The original poster set the scene at an Australian tech expo where nearly every exhibitor used ´Artificial Intelligence´ or ´agent´ language in their pitches; only two non-AI companies — makers of monitor stands — stood out for not adopting the trend. That observation prompted a simple question: is the influx of AI tools sustainable, or will there be an impending crash that leaves only the ´best and brightest´ standing?
Commenters reached for history to frame their answers. Many noted clear parallels with the dot com era: transformational technology, a surge of investment, and uncertainty about killer use cases. Some invoked specific comparisons, including the Cisco story from the internet era and the modern parallel of Nvidia, while others pointed out major differences: established, profitable platform companies exist now; winners from past cycles like amazon and microsoft emerged and dominated. Several contributors warned of a reckoning driven by underlying economics — high hardware and energy costs, large training bills, and startups burning cash on chipsets or API access. One comment flagged that core model developers are beginning to build vertically, and companies such as amazon, google, tesla and microsoft are creating their own chips to reduce dependence on vendors using proprietary stacks like cuda.
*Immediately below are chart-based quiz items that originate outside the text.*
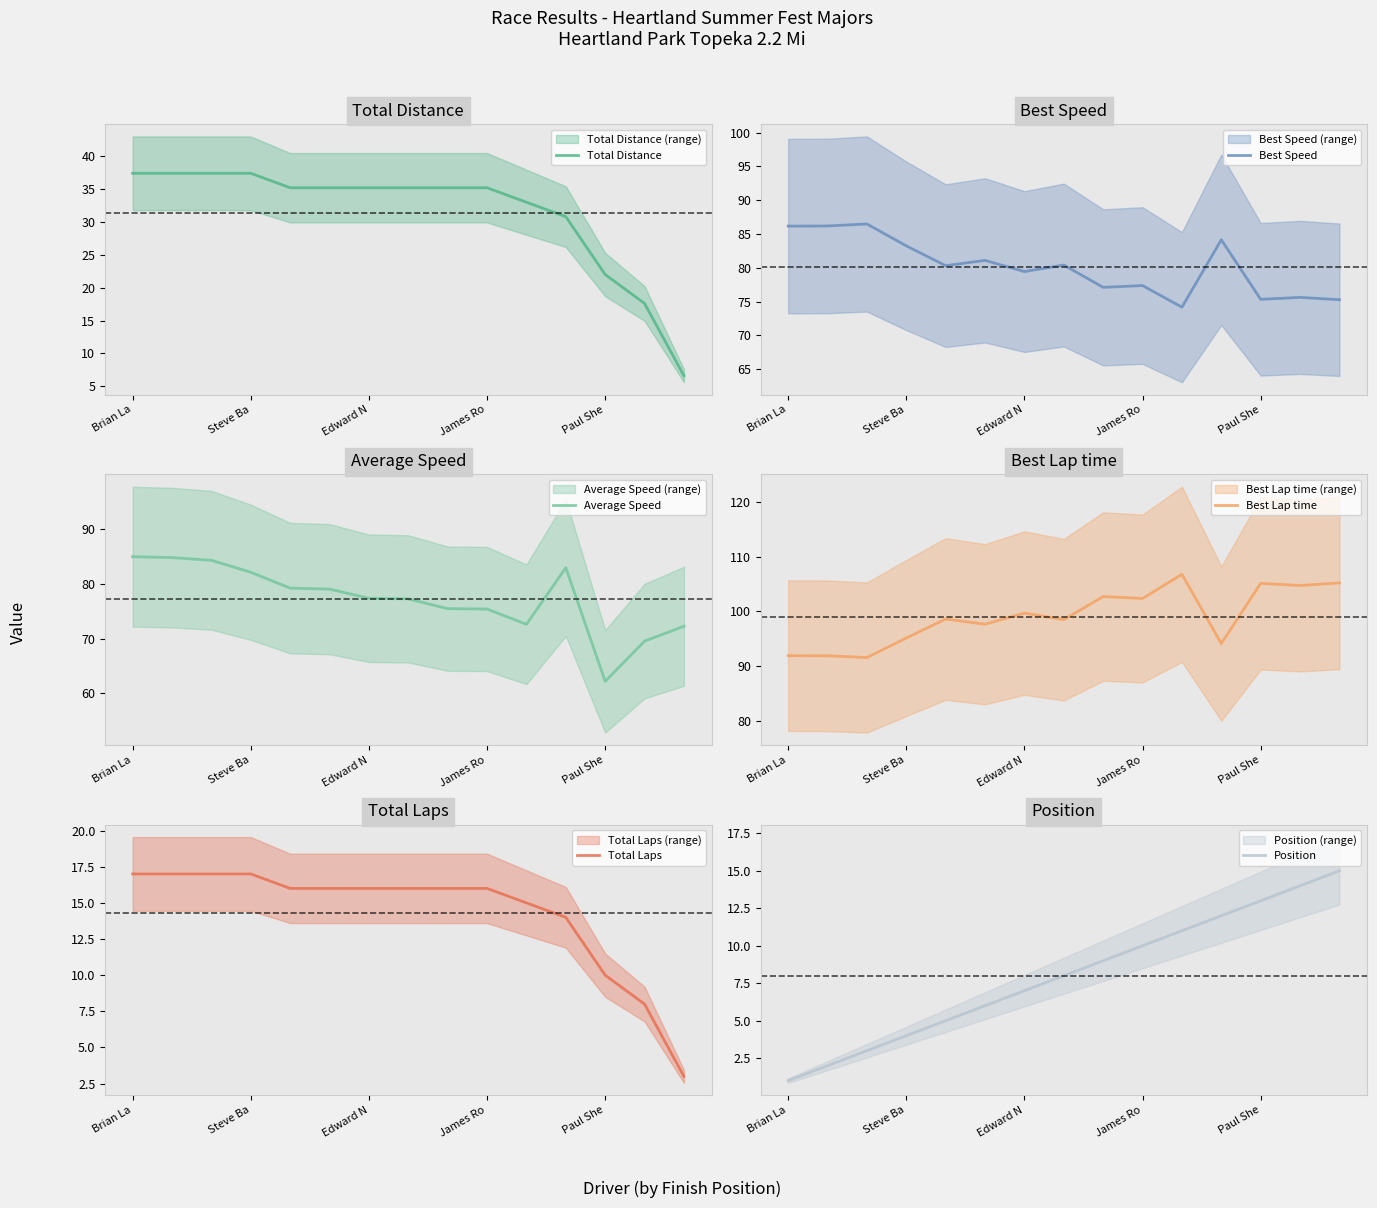

What is the difference between the maximum and minimum values in the Position series?

14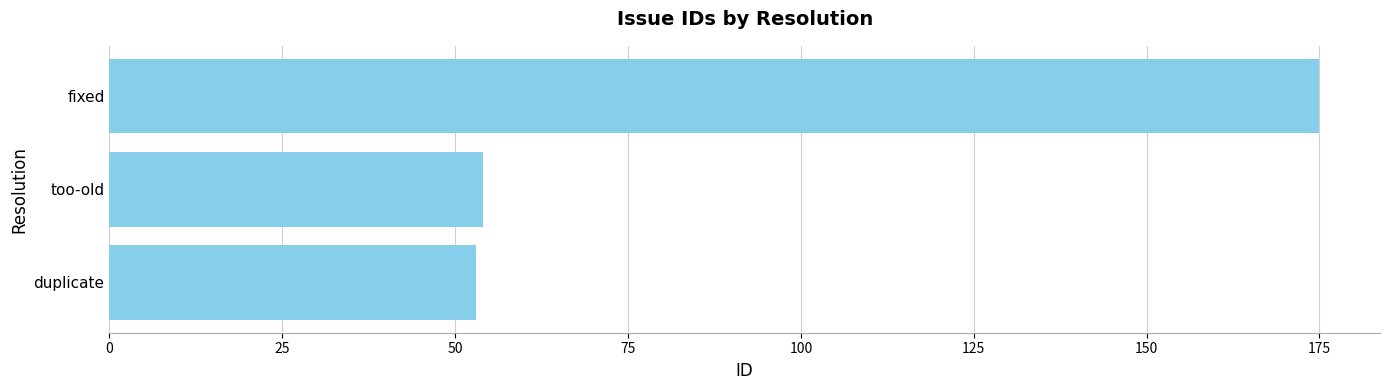

The value at too-old is 82. True or false?

False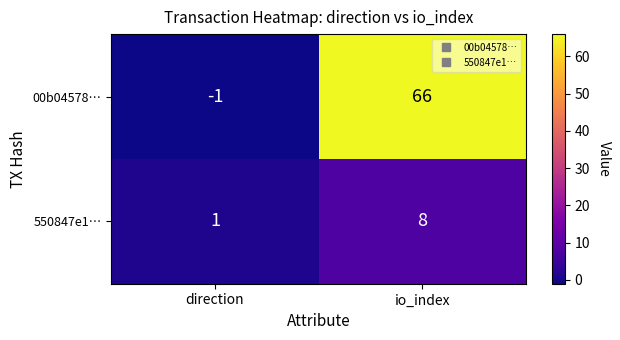

Count the number of data series in this chart.

2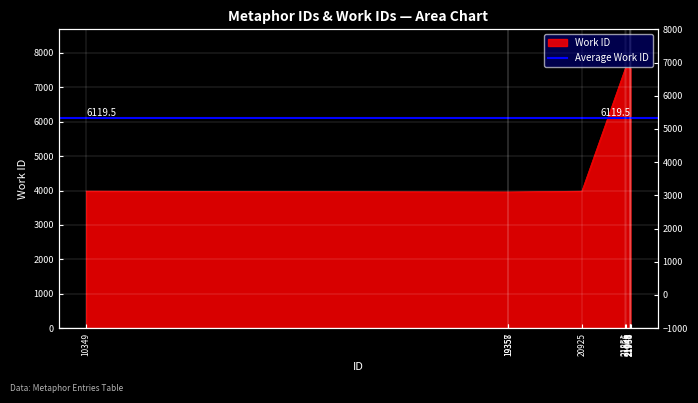

What is the difference between the values at 21964 and 10349?

3569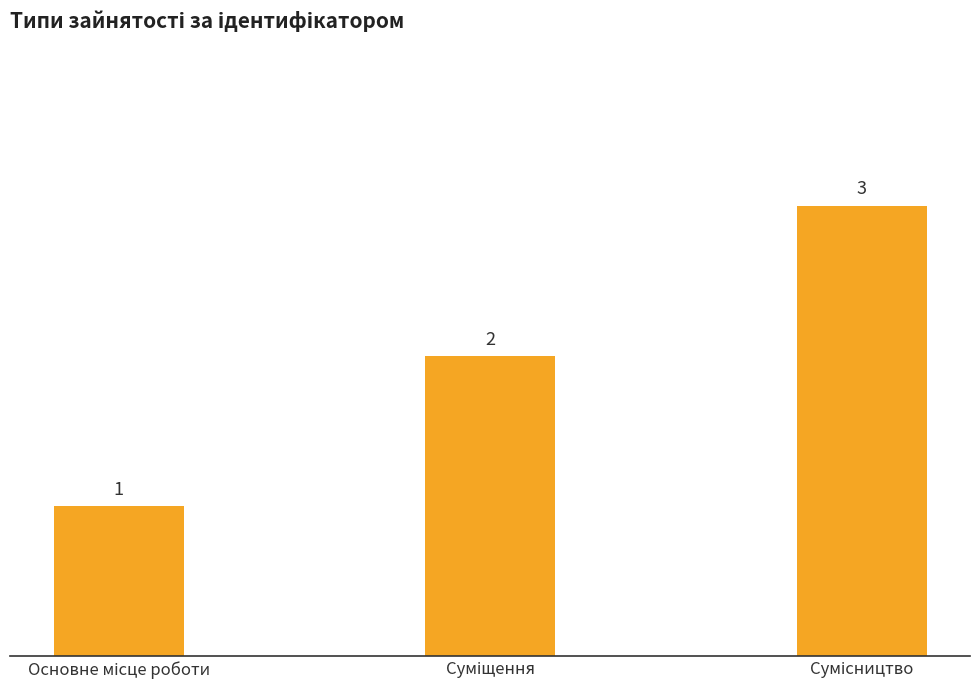

What is the greatest value displayed?

3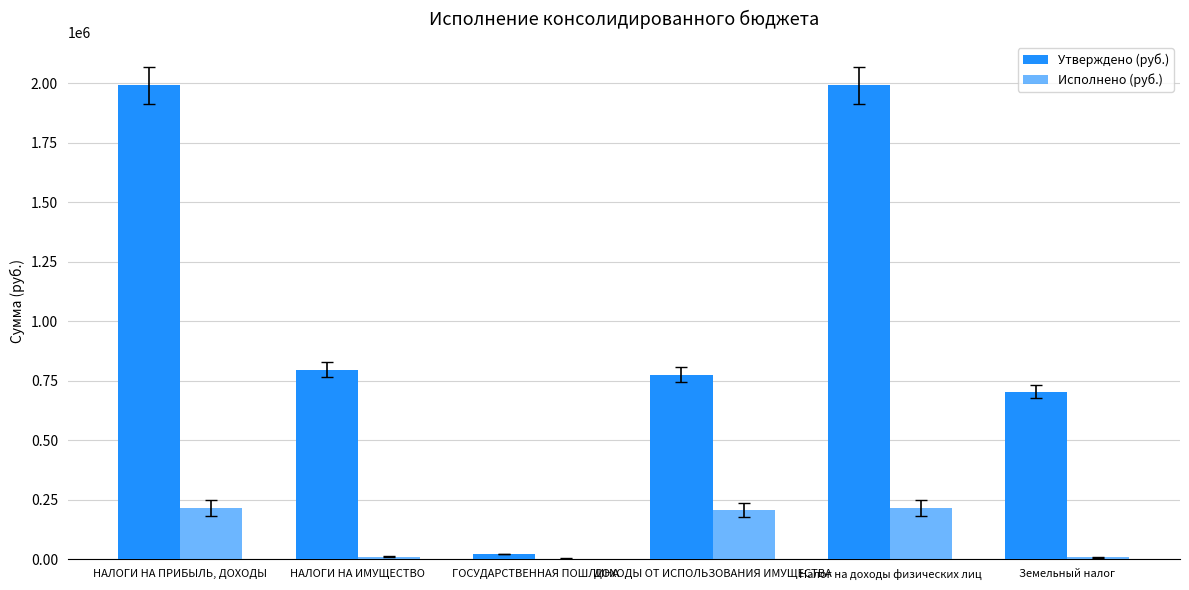

How many series are shown in this chart?

2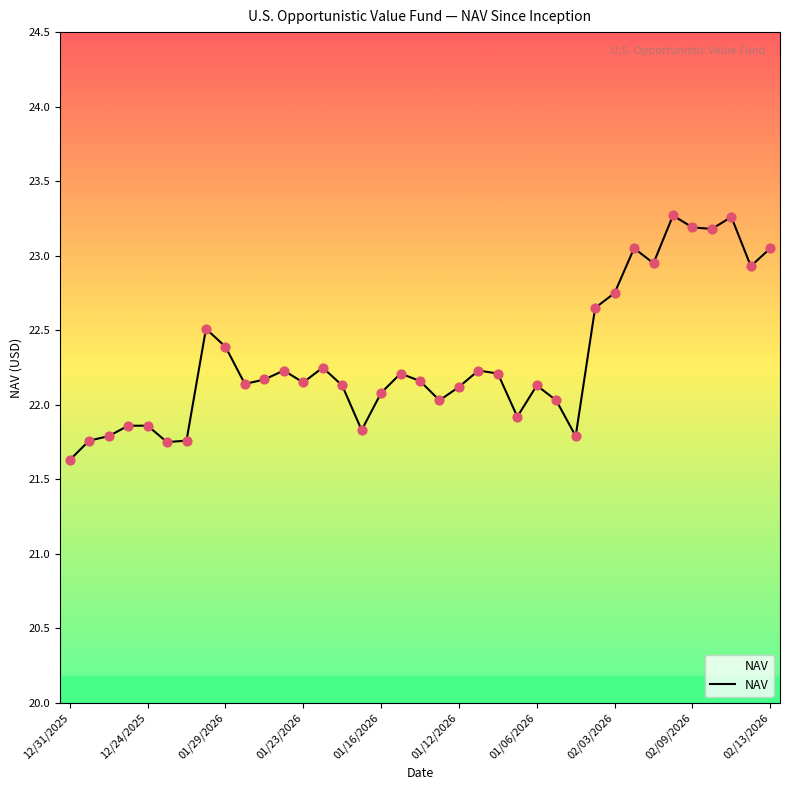

What is the difference between the maximum and minimum values?

1.6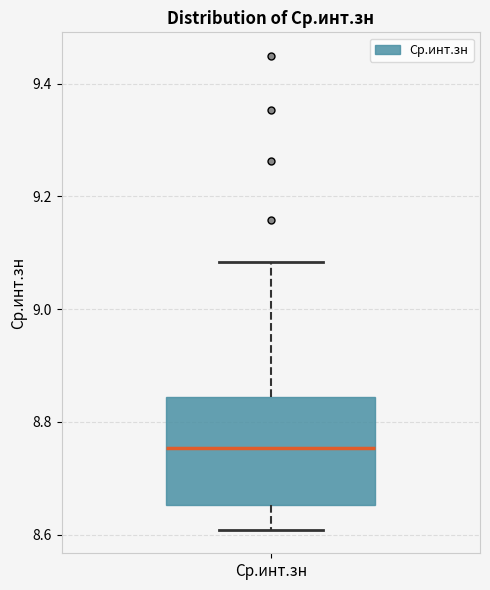

Read this box plot against the y-axis: the position of the median line, the range covered by the box, and the ends of both whiskers. The values are not printed on the chart, so give them approximately, as read against the axis.

median 8.76, box 8.66 to 8.84, whiskers 8.60 to 9.08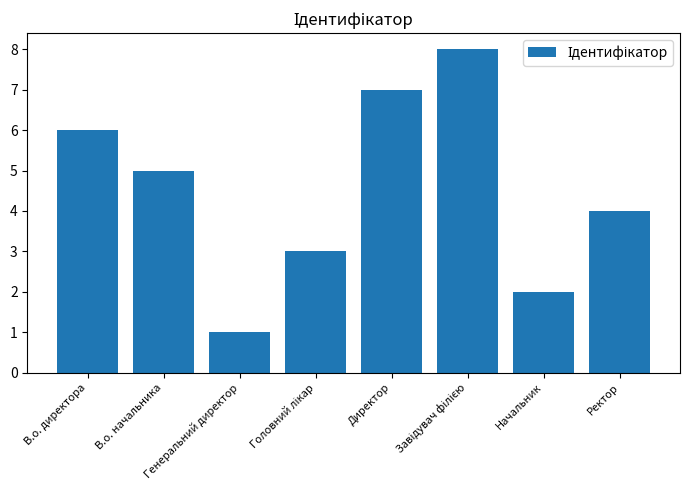

What is the sum of all values?

36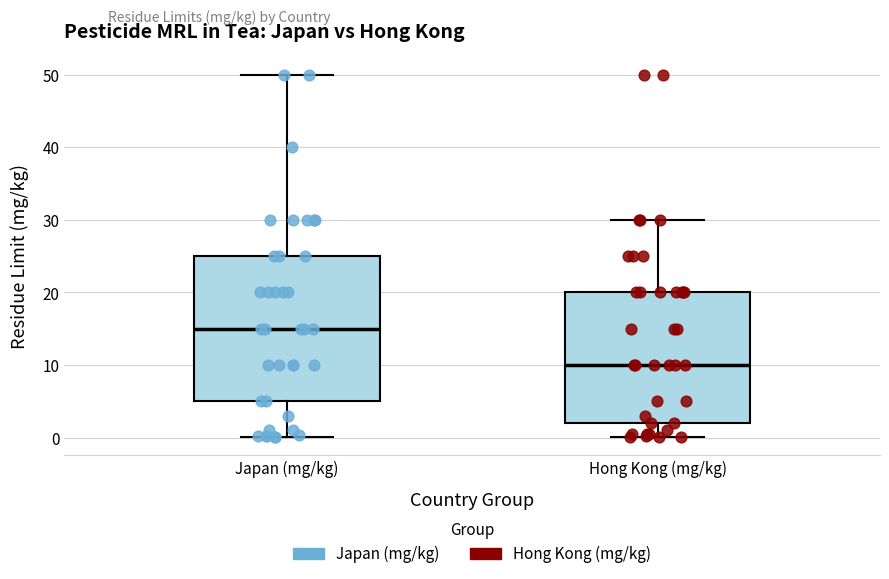

Which box has the highest median line?

Japan (mg/kg)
Views diverged on scale and shape. Some predicted a full bubble burst similar to 2000, with long recoveries and bankruptcies. Others expected a softer deflation: hype fading into an S curve where many firms fail and a smaller set of incumbents consolidate power. Practical concerns surfaced too: the rise of ´prompt engineer´ titles, uneven adoption, messy AI-generated code causing maintenance debt, and the risk that customers balk at rising prices as startups seek profitability. There was also the optimism that ´Artificial Intelligence´ may act as a productivity platform like the pc and office did, creating new jobs even as it destroys some roles.
In short, the thread concluded that outcomes are uncertain but probable: a major shake up is coming, many startups will not survive, and a smaller group of firms will dominate. Whether that plays out as a dramatic dot com-style implosion or a more gradual market correction remains contested; commenters mostly agreed the technology itself will persist and continue to reshape industries.